Throughout this book I have taken one precept as a given: every fiction writer’s works – whether stories, novels, poems, or plays – grow out of, are stirred by, and then are saturated with that writer’s personal experience and immediate world. A play might be set in stormy Britain before the founding of Rome or in Alexandria in 30 BC or on a balcony in Verona in 1582. But whether a leading character is named Lear or Cleopatra, Cyrano or Willy Loman, Juliet or Jaques, the writer has chosen to tell this story because it illuminates his own life and times. A playwright who devotes himself to writing about, say, Napoleon isn’t so much writing about Napoleon as exploiting the Emperor to interrogate a question-issue-event that is dogging his writer’s mind. There are persons who write about Napoleon for Napoleon’s sake. They are historians.
Simply put, Shakespeare’s plays are more personal than we have recognized. He has populated them with his friends, lovers, enemies. I have cited only a handful: Christopher Marlowe and Thomas Nashe, Emilia Bassano Lanier, Gabriel Harvey, William Brooke, the Careys, and Hamnet Shakespeare. But the personal associations in Shakespeare’s plays remain a dimension less than well understood. Perhaps that was why the playwright remained inscrutable to Thomas Carlyle, and why Sidney Lee found his art ‘Impersonal’. But once Henry Carey’s likeness is called to our attention we recognize how much of that royal bastard is in Philip Faulconbridge just as we may now perceive how much of Thom Nashe invests Feste. We waited 378 years for a commentator to recognize Gabriel Harvey in Malvolio. And for decades we may go on quibbling over whether Emilia Lanier is the one-and-only dark lady of the sonnets. (But isn’t she an impeccable model for Jessica?) And what about Marlowe as Jaques? Perhaps we’re not yet ready to swallow that whole. But aren’t we a bit more hesitant to push the dish aside? As for Twelfth Night, this book has presented it as what it really was: a play into which Shakespeare poured friends, enemies, his most bitter loss, and his hopes for heaven.

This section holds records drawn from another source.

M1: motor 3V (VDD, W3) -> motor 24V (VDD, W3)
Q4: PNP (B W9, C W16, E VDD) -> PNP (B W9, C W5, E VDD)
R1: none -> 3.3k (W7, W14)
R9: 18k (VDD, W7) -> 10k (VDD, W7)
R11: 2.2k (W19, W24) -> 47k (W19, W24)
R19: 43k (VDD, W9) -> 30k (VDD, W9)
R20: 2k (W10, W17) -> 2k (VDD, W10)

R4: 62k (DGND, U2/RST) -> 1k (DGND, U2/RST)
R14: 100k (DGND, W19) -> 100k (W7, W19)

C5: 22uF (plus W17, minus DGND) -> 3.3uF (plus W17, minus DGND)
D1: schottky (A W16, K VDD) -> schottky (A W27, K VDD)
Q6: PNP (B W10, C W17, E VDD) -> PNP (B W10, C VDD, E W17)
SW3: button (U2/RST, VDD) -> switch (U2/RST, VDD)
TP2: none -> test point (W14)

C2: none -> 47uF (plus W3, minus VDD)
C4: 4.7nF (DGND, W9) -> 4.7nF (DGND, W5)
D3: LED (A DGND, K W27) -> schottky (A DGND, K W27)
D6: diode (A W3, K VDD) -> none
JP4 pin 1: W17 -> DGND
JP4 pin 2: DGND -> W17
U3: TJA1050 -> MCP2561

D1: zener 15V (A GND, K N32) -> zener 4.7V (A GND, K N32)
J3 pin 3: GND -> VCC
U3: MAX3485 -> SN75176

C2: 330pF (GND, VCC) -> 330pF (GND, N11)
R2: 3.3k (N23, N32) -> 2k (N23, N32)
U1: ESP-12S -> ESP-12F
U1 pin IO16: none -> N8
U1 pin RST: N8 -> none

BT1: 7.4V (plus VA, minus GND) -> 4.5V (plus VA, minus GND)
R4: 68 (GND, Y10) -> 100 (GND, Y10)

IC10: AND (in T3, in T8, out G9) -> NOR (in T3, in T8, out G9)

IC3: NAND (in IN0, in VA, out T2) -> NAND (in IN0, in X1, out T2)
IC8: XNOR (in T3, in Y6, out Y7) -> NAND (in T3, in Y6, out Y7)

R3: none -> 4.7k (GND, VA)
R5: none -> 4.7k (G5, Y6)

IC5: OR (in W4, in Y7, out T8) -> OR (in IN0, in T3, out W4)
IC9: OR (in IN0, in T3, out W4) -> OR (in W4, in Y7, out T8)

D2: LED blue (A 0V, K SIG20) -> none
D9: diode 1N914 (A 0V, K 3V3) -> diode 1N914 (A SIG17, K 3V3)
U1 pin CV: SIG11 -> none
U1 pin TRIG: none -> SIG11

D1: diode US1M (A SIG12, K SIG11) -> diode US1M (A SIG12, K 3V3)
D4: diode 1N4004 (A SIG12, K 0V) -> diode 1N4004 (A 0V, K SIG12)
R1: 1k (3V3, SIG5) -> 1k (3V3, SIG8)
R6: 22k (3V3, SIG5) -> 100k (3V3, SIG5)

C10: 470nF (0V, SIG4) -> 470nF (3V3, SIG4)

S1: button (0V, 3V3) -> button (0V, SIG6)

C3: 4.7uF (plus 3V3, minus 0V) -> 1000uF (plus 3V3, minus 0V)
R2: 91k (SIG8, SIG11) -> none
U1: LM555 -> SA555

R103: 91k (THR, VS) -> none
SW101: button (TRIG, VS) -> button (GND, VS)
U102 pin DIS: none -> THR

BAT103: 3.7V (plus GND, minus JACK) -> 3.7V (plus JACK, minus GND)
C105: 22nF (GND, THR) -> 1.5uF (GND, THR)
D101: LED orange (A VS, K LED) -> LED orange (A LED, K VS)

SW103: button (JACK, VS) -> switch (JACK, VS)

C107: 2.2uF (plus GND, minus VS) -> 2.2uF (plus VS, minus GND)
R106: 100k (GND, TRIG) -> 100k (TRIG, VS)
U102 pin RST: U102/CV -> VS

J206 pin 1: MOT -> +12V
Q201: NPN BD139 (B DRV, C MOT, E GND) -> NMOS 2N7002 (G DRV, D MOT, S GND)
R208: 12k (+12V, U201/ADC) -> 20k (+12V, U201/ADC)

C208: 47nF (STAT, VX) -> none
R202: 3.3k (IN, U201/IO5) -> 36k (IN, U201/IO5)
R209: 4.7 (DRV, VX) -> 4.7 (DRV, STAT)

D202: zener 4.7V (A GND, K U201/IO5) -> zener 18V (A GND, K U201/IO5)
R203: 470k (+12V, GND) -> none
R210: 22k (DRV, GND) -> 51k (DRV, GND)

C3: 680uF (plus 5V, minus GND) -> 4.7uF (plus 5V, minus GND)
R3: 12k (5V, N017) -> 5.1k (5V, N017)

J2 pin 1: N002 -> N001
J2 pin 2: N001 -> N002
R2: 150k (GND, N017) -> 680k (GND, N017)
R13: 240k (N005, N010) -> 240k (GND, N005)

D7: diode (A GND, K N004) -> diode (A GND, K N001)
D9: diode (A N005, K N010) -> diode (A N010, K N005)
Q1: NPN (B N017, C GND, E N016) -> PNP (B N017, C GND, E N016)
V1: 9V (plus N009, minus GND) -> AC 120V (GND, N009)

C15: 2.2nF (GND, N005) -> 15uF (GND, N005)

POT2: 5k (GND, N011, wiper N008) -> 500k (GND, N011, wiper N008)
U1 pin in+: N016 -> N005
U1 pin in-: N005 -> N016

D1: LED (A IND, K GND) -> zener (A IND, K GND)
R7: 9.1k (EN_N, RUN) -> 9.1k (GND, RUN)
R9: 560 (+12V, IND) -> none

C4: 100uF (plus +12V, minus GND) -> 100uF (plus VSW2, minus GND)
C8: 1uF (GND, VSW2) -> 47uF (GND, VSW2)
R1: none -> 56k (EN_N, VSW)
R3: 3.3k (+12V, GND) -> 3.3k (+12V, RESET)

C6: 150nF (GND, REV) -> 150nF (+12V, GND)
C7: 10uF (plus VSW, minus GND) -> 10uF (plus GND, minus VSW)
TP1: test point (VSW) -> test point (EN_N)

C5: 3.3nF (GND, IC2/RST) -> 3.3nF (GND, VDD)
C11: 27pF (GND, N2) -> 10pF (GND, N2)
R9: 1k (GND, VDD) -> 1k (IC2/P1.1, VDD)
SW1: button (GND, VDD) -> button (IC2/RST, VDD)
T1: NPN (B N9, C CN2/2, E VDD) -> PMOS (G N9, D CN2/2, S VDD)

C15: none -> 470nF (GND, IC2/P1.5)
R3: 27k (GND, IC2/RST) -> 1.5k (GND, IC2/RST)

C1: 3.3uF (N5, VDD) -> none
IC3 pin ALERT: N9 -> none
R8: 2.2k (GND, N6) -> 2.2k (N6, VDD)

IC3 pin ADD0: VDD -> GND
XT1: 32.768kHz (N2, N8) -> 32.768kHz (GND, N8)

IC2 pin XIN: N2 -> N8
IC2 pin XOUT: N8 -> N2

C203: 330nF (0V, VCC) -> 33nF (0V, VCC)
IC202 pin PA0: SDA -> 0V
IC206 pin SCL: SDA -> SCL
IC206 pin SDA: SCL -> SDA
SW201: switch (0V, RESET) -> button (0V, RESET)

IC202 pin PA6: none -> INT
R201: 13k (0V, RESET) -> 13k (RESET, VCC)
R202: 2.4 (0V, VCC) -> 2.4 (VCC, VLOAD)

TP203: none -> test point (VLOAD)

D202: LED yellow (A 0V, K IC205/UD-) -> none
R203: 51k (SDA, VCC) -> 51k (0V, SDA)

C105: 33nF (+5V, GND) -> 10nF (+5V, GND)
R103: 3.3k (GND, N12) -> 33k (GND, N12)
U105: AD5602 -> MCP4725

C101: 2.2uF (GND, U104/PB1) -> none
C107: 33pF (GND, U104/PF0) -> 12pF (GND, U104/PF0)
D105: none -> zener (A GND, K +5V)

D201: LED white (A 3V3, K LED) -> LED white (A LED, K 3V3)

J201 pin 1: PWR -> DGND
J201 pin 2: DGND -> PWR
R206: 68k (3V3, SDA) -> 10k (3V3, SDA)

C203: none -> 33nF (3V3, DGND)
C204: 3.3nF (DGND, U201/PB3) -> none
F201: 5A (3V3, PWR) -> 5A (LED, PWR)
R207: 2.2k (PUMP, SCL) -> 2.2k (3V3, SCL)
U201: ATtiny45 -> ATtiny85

At the outset I cautioned that not every reader will be satisfied with the inferences I draw, or with my solutions to Shakespeare’s cruces. Yet I hope the reader will recognize that those presented here are the best we have. Fifty years ago in his preface to Shakespeare’s Meanings Sigurd Burckhardt wrote:
I believe that when we read Shakespeare, we are – ultimately – reading his mind; the question is only how well or badly, how scrupulously or wilfully we go about reading. Shakespeare not only abides our questions, he tells us which questions to ask; he took infinite pains to be precisely understood. I am convinced that he can be understood much more truly than he has been.1
I hope we now better understand Shakespeare’s best-known, best-loved comedy as a more personal play – and Shakespeare as a more personal writer – than we have imagined.